MODULATION OF ADRENAL-CELL FUNCTIONS BY CADMIUM SALTS .1. CADMIUM CHLORIDE EFFECTS ON BASAL AND ACTH-STIMULATED STEROIDOGENESIS

Cultured Y-1 mouse adrenal tumor cells, which secrete 20-alpha-hydroxy-4-pregnen-3-one (20-DHP) were used to investigate the acute nonlethal effects of incremental cadmium chloride (CdCl2) concentrations on basal and maximally stimulated steroid secretion. In addition, cumulative CdCl2 effects during 4-hr incubations, effect reversibility, and viability were determined. Cells were incubated in 1 ml serum-free Eagle's Minimal Essential Medium (FMEM) with or without 0.5 IU (ca. 1.5 mu M) adrenocorticotropin (ACTH) in the presence or absence of CdCl2. Following incubation, cell viability was quantitated using trypan blue exclusion. The 20-DHP secreted into the experimental incubation medium was measured by radioimmunoassay. CdCl2 levels of 10.0 mu g/ml or greater significantly inhibited basal 30 min steroid secretion in a dose-dependent manner; ACTH-stimulated steroid secretion was significantly inhibited by levels 5.0 mu g/ml or greater. At least 80% of all control and stimulated cells in the presence or absence of cadmium ions excluded trypan blue. The reduction in ACTH-stimulated steroid secretion was greater than the reduction in basal steroid secretion at any cadmium concentration level. The CdCl2 concentration that reduced stimulated steroid hormone secretion by 50% (IC50) was 45.0 mu g/ml. Exposing Y-1 cells to either 5.0, 10.0, 45.0 or 500.0 mu g CdCl2/ml FMEM for periods ranging from 0.5 to 4 hr inhibited ACTH-stimulated steroid secretion in a time-dependent manner.
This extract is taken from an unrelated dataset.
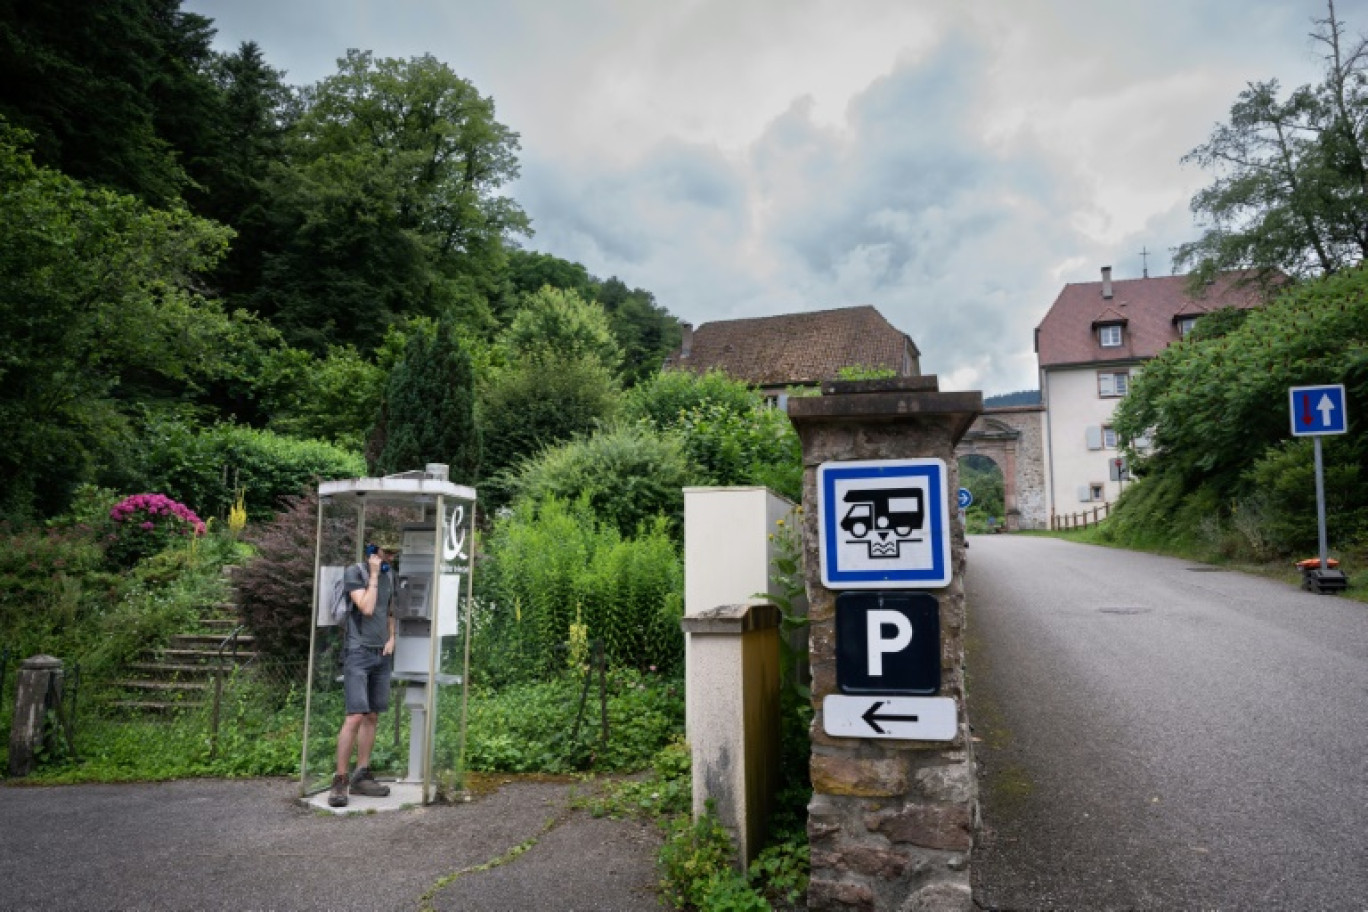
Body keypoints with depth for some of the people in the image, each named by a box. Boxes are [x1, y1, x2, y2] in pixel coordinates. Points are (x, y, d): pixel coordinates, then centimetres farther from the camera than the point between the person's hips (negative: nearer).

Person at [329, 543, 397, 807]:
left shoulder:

After 30 min exposure to 10.0, 45.0 or 500.0 mu g CdCl2/ml FMEM with or without ACTH, cadmium inhibition was irreversible. When 5.0 mu g CdCl2/ml was used, basal and stimulated inhibition was reversible by reincubating in medium containing ACTH alone. The relatively greater cadmium effects on ACTH stimulated steroidogenesis might suggest that cadmium modulated the rate-limited transducing system between the ACTH plasma membrane receptor complex and cholesterol side-chain cleaving mitochondrial enzymes. However, cadmium influences on basal secretion indicated effects on the non-rate-limited steroidogenic pathway.